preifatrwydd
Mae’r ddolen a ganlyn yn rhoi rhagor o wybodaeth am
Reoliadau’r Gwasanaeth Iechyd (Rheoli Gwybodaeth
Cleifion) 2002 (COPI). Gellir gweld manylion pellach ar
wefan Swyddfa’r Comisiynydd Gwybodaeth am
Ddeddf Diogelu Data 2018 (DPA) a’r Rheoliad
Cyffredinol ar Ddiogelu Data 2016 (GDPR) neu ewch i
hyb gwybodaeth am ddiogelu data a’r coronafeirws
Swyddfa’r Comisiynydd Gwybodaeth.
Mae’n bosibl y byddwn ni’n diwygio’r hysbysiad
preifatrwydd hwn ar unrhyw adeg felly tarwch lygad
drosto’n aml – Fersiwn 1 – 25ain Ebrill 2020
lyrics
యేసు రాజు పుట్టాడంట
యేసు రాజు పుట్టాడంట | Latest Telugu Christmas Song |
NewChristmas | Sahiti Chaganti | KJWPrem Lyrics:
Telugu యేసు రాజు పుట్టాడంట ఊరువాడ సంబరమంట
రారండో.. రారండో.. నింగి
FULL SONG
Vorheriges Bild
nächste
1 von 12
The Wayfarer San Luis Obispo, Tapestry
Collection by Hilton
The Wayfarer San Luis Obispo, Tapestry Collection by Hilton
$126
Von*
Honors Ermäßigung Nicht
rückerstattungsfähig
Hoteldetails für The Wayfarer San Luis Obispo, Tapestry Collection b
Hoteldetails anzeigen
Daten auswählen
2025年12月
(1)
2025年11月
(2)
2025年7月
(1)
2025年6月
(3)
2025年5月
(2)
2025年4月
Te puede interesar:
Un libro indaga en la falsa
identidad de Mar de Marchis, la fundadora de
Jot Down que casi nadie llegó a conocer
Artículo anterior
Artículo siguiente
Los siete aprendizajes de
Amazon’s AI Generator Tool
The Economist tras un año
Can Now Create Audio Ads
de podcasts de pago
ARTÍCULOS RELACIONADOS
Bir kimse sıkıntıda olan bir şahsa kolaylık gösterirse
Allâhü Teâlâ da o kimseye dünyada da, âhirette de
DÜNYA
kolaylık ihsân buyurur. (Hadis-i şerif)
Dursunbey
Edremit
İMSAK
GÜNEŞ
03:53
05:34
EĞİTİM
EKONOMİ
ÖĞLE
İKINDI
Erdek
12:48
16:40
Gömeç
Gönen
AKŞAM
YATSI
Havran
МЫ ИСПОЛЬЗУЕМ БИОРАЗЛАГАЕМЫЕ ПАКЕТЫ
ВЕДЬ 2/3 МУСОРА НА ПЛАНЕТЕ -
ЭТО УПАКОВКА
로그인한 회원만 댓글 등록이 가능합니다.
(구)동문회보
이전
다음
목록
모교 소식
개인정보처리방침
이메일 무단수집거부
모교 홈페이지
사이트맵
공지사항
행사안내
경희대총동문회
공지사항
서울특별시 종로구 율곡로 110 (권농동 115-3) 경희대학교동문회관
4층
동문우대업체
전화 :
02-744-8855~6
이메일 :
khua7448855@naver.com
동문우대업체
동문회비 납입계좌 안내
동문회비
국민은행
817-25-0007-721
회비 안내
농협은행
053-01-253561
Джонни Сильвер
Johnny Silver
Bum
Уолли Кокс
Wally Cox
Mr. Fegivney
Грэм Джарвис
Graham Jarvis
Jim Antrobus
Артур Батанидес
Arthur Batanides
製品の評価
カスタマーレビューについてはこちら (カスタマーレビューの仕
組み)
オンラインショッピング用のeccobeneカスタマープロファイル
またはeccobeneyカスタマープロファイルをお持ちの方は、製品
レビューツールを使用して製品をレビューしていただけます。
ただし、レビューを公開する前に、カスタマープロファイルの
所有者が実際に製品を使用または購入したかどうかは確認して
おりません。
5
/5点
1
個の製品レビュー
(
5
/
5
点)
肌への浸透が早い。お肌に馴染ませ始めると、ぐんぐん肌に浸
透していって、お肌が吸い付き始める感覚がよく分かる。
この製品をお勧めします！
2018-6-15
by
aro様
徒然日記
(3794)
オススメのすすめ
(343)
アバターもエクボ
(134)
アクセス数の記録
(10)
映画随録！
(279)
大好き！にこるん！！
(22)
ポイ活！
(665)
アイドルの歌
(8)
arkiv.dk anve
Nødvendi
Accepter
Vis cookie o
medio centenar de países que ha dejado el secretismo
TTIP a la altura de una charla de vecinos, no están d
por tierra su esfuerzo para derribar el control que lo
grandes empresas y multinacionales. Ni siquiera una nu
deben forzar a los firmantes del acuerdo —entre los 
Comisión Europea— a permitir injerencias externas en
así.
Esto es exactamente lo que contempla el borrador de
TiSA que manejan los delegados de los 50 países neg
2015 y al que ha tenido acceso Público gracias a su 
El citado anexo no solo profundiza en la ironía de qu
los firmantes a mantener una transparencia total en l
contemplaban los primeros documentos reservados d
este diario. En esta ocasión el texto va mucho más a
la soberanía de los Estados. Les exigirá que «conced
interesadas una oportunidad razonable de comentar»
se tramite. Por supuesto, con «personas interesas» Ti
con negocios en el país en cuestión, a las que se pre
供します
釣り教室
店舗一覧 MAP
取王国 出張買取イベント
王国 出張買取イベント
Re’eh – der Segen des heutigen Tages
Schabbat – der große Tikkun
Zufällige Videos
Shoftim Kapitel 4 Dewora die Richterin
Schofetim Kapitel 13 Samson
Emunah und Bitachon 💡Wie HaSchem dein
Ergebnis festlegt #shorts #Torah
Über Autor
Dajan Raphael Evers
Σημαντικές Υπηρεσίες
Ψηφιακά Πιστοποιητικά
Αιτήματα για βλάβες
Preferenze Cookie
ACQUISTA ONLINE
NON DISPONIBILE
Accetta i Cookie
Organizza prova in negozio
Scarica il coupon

------------

- Problem description -
Could you restate, word for word, the lines above from the one with "Bir kimse sıkıntıda" to the one with "053-01-253561", both included?

- Answer to this exercise -
Bir kimse sıkıntıda olan bir şahsa kolaylık gösterirse
Allâhü Teâlâ da o kimseye dünyada da, âhirette de
DÜNYA
kolaylık ihsân buyurur. (Hadis-i şerif)
Dursunbey
Edremit
İMSAK
GÜNEŞ
03:53
05:34
EĞİTİM
EKONOMİ
ÖĞLE
İKINDI
Erdek
12:48
16:40
Gömeç
Gönen
AKŞAM
YATSI
Havran
МЫ ИСПОЛЬЗУЕМ БИОРАЗЛАГАЕМЫЕ ПАКЕТЫ
ВЕДЬ 2/3 МУСОРА НА ПЛАНЕТЕ -
ЭТО УПАКОВКА
로그인한 회원만 댓글 등록이 가능합니다.
(구)동문회보
이전
다음
목록
모교 소식
개인정보처리방침
이메일 무단수집거부
모교 홈페이지
사이트맵
공지사항
행사안내
경희대총동문회
공지사항
서울특별시 종로구 율곡로 110 (권농동 115-3) 경희대학교동문회관
4층
동문우대업체
전화 :
02-744-8855~6
이메일 :
khua7448855@naver.com
동문우대업체
동문회비 납입계좌 안내
동문회비
국민은행
817-25-0007-721
회비 안내
농협은행
053-01-253561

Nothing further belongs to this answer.